JonJon · Post by **JonJon** » Thu Dec 06, 2007 10:52 pm

Hi there

Hope your day is going well.

I've got a Sequential File with a column that I'm wanting to remove, and then get a Distinct across the remaining columns.

i.e. Data looks like (4 columns, space is delimiter)
ColA ColB ColC Prod
1001 A 1 Prod1
1001 A 1 Prod2
1001 A 1 Prod3
1001 A 1 Prod4

I'm wanting to remove the Prod column, and get a distinct listing of ColA, ColB, and ColC, order ascending on all columns.

i.e. result should look like
1001 A 1

Just so there's no confusion, the SQL used to get the output is:
SELECT distinct ColA, ColB, ColC
FROM <table>
ORDER BY ColA, ColB, ColC

The DS job that I built is structured:

SeqFile_Source -> Link1 -> Transformation (remove Prod) -> Link2 -> SeqFile_Target

SeqFile_Source contains the listing as shown.

The Transformation will only output the first columns from the list.

SeqFile_Target will have Partition Type set to Sort Merge, Perform Sort, Unique

And yet the output that I'm getting looks like
1001 A 1
1001 A 1

I'm running the job across two Partitions on the Server, which would explain why I get two rows (one per partition).

What I can't understand is why the Unique option isn't working.

The SeqFile_Target is set to output Seqentially (Execution Mode), Perform Sort has been set with all three Columns (ColA, ColB, ColC), all set to sort Ascending, and all columns set to both Sort and Collect.

I can solve this issue by having a RemoveDuplicates Stage before the SeqFile_Target.

Howeve, I would like to know why the Unique Option doesn't work across Partitions.
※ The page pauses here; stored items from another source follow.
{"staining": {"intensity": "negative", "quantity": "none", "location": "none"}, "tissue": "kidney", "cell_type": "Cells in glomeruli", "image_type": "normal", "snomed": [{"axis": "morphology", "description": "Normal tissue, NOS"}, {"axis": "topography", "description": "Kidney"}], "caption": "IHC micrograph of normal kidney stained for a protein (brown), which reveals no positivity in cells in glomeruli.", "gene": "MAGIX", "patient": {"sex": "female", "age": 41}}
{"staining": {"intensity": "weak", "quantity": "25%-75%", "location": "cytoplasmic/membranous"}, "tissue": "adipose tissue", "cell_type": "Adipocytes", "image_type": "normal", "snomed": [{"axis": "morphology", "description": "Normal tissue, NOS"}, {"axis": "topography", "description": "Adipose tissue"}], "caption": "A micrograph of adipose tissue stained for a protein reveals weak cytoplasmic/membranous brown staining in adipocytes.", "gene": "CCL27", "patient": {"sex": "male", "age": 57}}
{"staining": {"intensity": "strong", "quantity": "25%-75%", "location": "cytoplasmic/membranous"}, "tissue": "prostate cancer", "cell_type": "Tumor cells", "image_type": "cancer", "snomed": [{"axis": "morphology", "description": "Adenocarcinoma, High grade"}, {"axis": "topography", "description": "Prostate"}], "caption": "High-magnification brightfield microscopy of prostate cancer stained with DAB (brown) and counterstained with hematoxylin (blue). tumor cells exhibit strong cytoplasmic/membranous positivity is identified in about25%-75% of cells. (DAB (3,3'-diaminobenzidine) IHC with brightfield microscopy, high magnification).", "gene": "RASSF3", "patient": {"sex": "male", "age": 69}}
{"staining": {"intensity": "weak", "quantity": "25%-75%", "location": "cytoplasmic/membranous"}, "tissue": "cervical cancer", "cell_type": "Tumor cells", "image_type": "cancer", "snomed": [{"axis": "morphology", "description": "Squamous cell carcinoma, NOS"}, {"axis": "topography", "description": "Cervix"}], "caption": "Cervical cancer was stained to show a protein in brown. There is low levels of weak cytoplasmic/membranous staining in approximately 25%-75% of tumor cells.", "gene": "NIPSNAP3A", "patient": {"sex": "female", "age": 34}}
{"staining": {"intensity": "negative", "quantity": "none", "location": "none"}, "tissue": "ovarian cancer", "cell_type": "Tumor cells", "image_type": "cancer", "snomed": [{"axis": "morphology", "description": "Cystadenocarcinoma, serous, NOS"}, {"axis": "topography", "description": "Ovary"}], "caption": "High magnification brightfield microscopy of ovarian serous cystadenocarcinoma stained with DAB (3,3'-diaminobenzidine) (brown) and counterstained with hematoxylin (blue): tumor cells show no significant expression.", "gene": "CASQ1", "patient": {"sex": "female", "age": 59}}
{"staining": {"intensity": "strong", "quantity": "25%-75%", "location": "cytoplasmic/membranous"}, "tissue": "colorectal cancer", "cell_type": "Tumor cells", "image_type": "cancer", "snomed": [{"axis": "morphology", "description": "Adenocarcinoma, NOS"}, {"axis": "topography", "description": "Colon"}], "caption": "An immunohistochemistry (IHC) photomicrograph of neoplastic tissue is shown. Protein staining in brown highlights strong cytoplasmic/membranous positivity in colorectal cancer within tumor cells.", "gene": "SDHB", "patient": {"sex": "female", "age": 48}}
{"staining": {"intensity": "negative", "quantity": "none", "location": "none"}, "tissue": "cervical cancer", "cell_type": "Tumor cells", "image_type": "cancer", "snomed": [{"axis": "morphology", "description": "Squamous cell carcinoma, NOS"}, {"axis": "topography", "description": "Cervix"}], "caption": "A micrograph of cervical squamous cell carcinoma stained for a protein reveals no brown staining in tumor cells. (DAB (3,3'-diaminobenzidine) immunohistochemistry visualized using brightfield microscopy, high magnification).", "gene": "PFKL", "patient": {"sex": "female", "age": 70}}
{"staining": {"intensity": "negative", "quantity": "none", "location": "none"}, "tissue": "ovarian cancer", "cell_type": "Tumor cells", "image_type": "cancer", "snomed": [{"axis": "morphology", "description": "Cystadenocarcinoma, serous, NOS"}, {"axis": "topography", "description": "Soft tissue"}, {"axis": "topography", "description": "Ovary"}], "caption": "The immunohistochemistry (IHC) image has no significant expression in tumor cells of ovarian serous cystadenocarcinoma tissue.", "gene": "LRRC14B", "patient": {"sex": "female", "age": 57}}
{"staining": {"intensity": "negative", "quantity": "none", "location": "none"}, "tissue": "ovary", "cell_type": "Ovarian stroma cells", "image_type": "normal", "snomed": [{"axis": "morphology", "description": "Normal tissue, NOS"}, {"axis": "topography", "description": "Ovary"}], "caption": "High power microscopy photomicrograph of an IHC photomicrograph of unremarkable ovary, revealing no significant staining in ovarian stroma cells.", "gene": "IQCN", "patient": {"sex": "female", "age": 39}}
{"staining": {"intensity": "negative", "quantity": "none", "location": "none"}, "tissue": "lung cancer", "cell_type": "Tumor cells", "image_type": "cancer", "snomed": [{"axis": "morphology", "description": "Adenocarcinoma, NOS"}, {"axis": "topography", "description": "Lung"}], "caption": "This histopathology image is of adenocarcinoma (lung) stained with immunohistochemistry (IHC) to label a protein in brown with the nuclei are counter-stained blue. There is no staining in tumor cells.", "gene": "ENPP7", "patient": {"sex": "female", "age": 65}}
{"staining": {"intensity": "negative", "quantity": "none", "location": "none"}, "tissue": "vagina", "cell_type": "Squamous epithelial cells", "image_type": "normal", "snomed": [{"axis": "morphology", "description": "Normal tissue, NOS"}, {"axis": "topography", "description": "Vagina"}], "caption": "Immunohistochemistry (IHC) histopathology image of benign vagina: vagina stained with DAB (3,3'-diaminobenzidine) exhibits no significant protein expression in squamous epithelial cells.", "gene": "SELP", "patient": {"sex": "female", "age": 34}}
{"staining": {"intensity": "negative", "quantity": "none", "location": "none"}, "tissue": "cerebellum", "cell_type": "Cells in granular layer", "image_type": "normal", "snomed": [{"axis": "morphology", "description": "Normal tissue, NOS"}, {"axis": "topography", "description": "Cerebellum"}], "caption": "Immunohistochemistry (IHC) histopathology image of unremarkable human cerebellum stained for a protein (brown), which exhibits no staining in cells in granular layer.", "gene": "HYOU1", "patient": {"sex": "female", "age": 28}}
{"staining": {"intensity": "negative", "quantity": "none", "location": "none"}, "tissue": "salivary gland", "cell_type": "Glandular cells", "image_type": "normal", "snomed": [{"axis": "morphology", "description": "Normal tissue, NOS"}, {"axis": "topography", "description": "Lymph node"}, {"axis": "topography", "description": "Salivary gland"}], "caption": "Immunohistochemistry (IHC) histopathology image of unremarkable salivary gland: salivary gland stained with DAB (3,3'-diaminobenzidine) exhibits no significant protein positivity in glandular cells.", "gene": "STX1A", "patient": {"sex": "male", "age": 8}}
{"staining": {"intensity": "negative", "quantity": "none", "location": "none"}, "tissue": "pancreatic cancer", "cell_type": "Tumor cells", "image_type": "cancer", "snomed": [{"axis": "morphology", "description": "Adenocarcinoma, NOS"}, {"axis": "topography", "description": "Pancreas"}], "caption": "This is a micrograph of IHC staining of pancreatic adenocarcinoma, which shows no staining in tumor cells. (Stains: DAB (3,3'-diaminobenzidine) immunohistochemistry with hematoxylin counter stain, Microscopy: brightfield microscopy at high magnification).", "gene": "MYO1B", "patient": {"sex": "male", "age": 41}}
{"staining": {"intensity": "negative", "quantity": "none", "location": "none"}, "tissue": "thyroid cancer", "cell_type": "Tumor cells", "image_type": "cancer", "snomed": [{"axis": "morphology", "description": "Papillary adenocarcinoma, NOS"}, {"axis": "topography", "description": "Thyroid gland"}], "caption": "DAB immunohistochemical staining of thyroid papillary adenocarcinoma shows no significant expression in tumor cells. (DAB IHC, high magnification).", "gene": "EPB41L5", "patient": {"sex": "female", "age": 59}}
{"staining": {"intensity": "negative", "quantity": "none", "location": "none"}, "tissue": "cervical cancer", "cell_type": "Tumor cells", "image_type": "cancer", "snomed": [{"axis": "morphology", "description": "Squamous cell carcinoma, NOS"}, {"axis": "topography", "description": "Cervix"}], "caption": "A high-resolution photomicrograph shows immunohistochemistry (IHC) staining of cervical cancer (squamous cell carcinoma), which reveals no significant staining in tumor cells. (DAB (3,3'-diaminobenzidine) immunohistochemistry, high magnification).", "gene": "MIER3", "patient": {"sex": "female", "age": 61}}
For my own understanding, a better question would be what kind of operations are possible when moving data from a Transformation to a Sequential file (no Stages in between) with the data in Partitions?

Any feedback would be appreciated.

ray.wurlod · Post by **ray.wurlod** » Fri Dec 07, 2007 1:00 am

Partitions are independent. Uniqueness across partitions is not possible. That's why you need to partition your data on the same keys that you need to group, sort or remove duplicates.

JonJon · Post by **JonJon** » Sun Dec 09, 2007 11:06 pm

But isn't the effect of applying a "Sort Merge" on the Sequential file taking multiple partitions and merging them into one single list before ordering that list?

At the end of the "Sort Merge", I'd expect a sorted list (with possibly repeated rows).

Does the Unique option on the same Sequential file not make the above list unique?

The Job isn't working as it should, so it's obvious that my perception of "how it should" work isn't right.

The "Sort Merge" appears to work, but the Unique options doesn't.

Any ideas?

balajisr · Post by **balajisr** » Mon Dec 10, 2007 12:53 am

Can you have a peek stage executing in sequential mode instead of the target sequential file and check the results?

thompsonp · Post by **thompsonp** » Fri Dec 14, 2007 5:39 am

I believed your description of the expected behaviour to be correct and can confirm, having tried it, that it is.

I have a Row Generator -> Peek -> Seq File

The Sort Merge collector will produce an output sorted on the keys you specify in the Sequential File (All 3 need to have usage Sorting, Collecting).
There are 10 rows with 3 different combinations of key values. When Unique is selected I get 3 rows in the output, regardless of how many nodes I run on.

What fields have you specified for the Sort Merge?